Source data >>
▼

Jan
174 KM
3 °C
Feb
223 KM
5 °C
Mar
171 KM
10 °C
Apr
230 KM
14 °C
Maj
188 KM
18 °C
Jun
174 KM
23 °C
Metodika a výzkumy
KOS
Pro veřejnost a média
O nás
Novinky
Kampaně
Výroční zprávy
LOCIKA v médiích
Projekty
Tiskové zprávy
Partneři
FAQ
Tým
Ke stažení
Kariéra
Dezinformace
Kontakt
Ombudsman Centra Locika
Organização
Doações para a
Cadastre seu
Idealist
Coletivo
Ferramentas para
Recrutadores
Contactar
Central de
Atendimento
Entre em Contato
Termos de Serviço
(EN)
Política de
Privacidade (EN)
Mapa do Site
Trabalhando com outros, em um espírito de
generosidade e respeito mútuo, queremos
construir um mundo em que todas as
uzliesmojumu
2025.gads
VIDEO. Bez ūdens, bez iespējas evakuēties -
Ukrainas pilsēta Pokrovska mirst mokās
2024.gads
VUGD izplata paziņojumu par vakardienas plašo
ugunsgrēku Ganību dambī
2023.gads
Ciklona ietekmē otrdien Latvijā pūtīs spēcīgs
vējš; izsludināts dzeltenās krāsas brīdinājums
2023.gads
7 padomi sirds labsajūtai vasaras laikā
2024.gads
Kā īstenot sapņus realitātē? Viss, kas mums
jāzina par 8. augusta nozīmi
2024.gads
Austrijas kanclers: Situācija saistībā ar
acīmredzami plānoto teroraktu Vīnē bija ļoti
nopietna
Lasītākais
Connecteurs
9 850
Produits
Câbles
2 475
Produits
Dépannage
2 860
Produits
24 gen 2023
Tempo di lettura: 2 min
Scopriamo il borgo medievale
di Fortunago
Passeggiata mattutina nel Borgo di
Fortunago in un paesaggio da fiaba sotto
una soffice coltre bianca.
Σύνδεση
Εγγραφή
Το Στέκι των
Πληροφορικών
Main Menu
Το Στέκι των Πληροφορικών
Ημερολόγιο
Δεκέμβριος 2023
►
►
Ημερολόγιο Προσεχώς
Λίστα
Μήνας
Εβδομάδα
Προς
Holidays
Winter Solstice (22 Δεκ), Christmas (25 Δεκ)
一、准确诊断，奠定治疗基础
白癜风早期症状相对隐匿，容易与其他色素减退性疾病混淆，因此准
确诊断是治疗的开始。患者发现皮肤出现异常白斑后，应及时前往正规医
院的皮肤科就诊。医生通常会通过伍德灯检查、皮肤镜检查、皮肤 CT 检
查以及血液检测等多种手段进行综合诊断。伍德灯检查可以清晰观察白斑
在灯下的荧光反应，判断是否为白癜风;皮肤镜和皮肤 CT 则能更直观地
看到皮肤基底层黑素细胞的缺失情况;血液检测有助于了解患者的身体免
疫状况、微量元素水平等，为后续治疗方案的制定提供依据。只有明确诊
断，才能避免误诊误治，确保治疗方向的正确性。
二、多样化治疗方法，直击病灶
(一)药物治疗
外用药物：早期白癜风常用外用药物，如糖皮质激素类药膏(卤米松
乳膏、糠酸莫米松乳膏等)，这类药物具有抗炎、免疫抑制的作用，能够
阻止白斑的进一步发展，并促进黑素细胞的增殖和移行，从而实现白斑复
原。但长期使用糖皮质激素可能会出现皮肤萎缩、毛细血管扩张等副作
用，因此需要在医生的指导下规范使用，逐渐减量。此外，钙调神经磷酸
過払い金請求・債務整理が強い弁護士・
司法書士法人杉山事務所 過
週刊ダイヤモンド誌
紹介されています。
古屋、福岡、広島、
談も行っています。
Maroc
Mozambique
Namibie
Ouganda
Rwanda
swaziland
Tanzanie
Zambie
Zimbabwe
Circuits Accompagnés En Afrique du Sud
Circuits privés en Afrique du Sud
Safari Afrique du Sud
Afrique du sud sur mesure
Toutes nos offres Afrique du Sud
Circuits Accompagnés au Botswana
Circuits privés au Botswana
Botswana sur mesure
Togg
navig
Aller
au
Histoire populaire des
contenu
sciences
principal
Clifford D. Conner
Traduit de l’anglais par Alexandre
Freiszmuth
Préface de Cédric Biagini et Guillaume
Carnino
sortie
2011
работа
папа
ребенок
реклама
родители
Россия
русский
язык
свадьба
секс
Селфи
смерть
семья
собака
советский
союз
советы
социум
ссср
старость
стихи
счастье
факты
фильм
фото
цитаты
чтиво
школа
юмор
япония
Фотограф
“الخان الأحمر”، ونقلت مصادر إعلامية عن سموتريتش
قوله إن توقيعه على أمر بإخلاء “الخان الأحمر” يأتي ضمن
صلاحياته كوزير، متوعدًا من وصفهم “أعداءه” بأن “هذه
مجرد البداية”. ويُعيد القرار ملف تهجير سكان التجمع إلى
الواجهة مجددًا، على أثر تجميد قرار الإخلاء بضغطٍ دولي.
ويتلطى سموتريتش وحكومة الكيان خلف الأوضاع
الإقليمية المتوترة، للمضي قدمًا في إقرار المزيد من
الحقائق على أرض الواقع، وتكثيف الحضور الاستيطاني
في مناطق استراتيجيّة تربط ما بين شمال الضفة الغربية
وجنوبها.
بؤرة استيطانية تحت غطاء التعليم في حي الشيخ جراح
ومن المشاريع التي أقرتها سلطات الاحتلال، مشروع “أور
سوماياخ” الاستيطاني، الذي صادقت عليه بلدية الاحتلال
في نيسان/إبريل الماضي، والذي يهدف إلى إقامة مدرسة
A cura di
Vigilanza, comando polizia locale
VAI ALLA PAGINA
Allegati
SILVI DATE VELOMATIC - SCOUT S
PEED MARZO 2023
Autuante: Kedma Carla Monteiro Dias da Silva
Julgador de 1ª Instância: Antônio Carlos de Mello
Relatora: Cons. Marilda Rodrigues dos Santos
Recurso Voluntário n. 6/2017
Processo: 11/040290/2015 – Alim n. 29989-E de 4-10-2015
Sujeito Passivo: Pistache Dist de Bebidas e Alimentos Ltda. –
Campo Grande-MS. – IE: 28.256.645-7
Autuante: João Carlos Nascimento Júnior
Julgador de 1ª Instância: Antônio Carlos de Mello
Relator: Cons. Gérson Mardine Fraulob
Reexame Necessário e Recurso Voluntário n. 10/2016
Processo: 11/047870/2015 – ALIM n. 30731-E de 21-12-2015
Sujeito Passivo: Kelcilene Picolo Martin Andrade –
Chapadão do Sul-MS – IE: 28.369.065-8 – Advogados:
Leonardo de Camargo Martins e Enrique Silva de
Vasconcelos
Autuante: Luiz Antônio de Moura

▲

What the task requires >> Give back, unchanged, the line containing "الحقائق على أرض" and each line that comes after it in the entries above, ending with the last.

Response >>
الحقائق على أرض الواقع، وتكثيف الحضور الاستيطاني
في مناطق استراتيجيّة تربط ما بين شمال الضفة الغربية
وجنوبها.
بؤرة استيطانية تحت غطاء التعليم في حي الشيخ جراح
ومن المشاريع التي أقرتها سلطات الاحتلال، مشروع “أور
سوماياخ” الاستيطاني، الذي صادقت عليه بلدية الاحتلال
في نيسان/إبريل الماضي، والذي يهدف إلى إقامة مدرسة
A cura di
Vigilanza, comando polizia locale
VAI ALLA PAGINA
Allegati
SILVI DATE VELOMATIC - SCOUT S
PEED MARZO 2023
Autuante: Kedma Carla Monteiro Dias da Silva
Julgador de 1ª Instância: Antônio Carlos de Mello
Relatora: Cons. Marilda Rodrigues dos Santos
Recurso Voluntário n. 6/2017
Processo: 11/040290/2015 – Alim n. 29989-E de 4-10-2015
Sujeito Passivo: Pistache Dist de Bebidas e Alimentos Ltda. –
Campo Grande-MS. – IE: 28.256.645-7
Autuante: João Carlos Nascimento Júnior
Julgador de 1ª Instância: Antônio Carlos de Mello
Relator: Cons. Gérson Mardine Fraulob
Reexame Necessário e Recurso Voluntário n. 10/2016
Processo: 11/047870/2015 – ALIM n. 30731-E de 21-12-2015
Sujeito Passivo: Kelcilene Picolo Martin Andrade –
Chapadão do Sul-MS – IE: 28.369.065-8 – Advogados:
Leonardo de Camargo Martins e Enrique Silva de
Vasconcelos
Autuante: Luiz Antônio de Moura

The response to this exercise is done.